- _Passage provided_
** start **

Perhaps for the same reasons I was initially drawn to play Scythe, I couldn’t help but pause when I saw the artwork for Tales from the Loop. A winter landscape with towering objects in the distance speaks to that ancient drive for exploration we inherently all have, a desire to know and understand what lies beyond. A monolithic, glowing pillar looks alien, and yet I’m intrigued. It’s this compelling setting that has created so many avenues to explore this world. Tales from the Loop – the board game from Free League adds one more avenue into that place. Combing cooperative gameplay with elements of RPGs, Tales from the Loop hopes to offer players a taste of this world.
In Tales from the Loop, players are latchkey kids in an alternative 1980s Sweden, uncovering mysteries about their town, all while trying to maintain a somewhat normal life. Oh, and there are various machines, possibly a dinosaur, and a looming powerplant you can hear humming if you put your ear to the ground. There are many ways to experience Tales from the Loop, which change up the difficulty or offer a sandbox experience. However, this review will focus on the standard mode.
Tales from the Loop is a scenario-based co-op. There are seven scenarios in the base game, and a couple of expansions are also available separately. Each scenario sets the scene for your story. As a team, you’ll work to uncover the mystery embedded in your scenario through Diary Cards. These help move the story along, eventually revealing the win/loss condition, as this won’t be known at the start. You will also need to track all the Rumors flying around, which provide investigative breadcrumbs for you to follow. Successfully addressing them can yield items or other perks but failing has negative consequences too.
Deciding whether a Rumor has been addressed or not is done through a dice roll, where rolling a 6 is a success. Improving your chances by using strengths and getting help from others or items increases the number of dice available to make this success. These types of rolls will also decide whether a player can hack a robot that’s roaming around or avoid it if it’s on the prowl. As if all this wasn’t enough, each player will also need to complete a chore assigned to them by the end of the game. In short, Tales from the Loop has a lot going on.
Each scenario will play out in six or twelve rounds. Each round is broken down into three phases: a school phase, an adventure phase, and an end phase. During the school phase, players assess the Diary cards in play. These give direction for a round and things to be cautious of. Everyone replenishes their Time Cubes, which dictate how many actions a player can take that round. The First Player draws a School card; this indicates how many new Rumors will be revealed this round and what mandatory test they will need to complete, either on their own or with the help of their friends. New Rumors are revealed; if the row holding these is full, push out any cards and increase the negative game condition. Last, any machines in play will move about the board.
The adventure phase is where the bulk of the actions for players take place. Here, they can move around the board, check out and address Rumors, trade items, and try to hack machines. Every action cost players at least one of the six Time Cubes they start with. These can get tied up in negative effects, like being grounded or injured. This limits what they can do that round, but there are ways to get these back. Lastly, the end phase, which is mainly cleanup, where players discard down to the item limit of four, see whether they made it home for dinner, and modify their Favor (which impacts actions they can take or can get them grounded), healing, checking chores and Diary cards. Certainly, this doesn’t cover every aspect of the game, but hopefully gives an overall sense of the flow.

** end **

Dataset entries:

** start **

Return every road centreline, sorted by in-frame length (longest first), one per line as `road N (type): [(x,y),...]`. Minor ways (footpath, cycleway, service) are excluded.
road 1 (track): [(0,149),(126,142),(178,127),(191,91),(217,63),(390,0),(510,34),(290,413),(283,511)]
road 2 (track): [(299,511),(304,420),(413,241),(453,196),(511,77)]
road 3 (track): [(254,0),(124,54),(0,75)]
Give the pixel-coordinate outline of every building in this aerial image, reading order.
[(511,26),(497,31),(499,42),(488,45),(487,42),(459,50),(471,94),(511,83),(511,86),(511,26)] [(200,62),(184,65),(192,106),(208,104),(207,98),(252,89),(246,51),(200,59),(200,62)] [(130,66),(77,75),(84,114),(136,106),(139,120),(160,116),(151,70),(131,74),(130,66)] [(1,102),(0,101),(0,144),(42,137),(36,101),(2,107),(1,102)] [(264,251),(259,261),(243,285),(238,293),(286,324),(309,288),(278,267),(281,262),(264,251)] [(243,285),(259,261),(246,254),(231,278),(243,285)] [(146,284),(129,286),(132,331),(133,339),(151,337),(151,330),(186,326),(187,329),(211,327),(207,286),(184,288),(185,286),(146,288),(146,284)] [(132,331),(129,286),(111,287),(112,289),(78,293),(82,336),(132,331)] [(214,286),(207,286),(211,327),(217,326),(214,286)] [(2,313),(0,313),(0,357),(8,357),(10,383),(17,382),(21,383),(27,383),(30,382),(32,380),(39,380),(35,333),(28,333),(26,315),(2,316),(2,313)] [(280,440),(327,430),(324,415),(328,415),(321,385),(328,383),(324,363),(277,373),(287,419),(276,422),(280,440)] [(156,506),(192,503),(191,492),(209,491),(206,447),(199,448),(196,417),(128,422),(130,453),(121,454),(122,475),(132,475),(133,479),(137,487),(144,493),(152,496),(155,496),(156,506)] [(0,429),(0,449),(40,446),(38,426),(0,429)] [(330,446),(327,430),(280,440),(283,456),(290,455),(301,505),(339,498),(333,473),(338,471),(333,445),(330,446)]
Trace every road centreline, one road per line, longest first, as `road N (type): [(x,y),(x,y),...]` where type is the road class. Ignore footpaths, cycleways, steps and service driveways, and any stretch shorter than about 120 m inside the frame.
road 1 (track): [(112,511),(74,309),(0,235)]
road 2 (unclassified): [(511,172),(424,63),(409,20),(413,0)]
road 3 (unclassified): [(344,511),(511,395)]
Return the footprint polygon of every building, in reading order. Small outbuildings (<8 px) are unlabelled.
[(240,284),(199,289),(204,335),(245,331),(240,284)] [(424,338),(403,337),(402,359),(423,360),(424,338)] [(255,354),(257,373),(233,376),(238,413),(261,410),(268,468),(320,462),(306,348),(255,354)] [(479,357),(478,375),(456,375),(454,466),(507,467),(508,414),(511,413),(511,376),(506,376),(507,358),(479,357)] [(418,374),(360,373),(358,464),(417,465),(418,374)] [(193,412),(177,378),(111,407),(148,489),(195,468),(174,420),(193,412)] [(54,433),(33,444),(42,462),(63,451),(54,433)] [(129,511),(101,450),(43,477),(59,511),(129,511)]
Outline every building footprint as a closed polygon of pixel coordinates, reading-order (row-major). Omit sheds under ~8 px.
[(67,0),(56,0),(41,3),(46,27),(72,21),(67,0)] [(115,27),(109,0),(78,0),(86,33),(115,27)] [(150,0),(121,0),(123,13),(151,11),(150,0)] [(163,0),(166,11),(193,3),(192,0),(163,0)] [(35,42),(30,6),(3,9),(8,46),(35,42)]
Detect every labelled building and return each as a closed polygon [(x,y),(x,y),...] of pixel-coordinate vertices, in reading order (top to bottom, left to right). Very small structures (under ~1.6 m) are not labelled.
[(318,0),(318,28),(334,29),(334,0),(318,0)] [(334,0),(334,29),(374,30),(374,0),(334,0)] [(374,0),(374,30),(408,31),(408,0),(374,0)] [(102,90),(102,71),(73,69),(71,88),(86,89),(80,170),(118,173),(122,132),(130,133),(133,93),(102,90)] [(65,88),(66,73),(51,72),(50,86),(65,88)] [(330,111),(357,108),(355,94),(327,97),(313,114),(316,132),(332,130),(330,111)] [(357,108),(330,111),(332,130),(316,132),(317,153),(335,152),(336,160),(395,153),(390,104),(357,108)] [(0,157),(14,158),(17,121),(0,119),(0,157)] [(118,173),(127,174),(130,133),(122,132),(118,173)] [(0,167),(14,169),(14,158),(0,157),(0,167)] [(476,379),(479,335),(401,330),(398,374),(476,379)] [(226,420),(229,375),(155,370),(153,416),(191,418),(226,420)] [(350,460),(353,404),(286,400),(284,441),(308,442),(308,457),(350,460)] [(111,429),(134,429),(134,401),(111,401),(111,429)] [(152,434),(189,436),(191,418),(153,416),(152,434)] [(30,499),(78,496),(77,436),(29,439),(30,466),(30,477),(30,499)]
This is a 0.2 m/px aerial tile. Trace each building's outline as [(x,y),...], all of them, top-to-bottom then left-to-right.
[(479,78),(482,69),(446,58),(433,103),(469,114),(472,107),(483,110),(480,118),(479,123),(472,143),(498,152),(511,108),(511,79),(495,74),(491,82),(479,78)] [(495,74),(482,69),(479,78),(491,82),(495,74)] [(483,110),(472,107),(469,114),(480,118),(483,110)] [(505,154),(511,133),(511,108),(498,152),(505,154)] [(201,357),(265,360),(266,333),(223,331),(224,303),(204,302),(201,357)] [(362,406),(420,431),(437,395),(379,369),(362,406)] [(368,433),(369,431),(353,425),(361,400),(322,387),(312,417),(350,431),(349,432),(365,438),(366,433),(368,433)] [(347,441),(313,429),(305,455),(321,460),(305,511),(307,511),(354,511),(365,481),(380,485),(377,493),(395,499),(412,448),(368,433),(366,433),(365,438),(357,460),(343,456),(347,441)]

** end **

- _Stated task 1_
Answer these questions using the board game review:
(a) How many scenarios come in the base game?
(b) What number must a die show for a roll to count as a success?
(c) What is the item limit players discard down to during the end phase?
- _Stated task 2_
From the board game review, write out the text starting with "Tales from the Loop is" and going on through "negative consequences too.".

- _Expected answer 1_
(a) Seven
(b) A 6
(c) Four

- _Expected answer 2_
Tales from the Loop is a scenario-based co-op. There are seven scenarios in the base game, and a couple of expansions are also available separately. Each scenario sets the scene for your story. As a team, you’ll work to uncover the mystery embedded in your scenario through Diary Cards. These help move the story along, eventually revealing the win/loss condition, as this won’t be known at the start. You will also need to track all the Rumors flying around, which provide investigative breadcrumbs for you to follow. Successfully addressing them can yield items or other perks but failing has negative consequences too.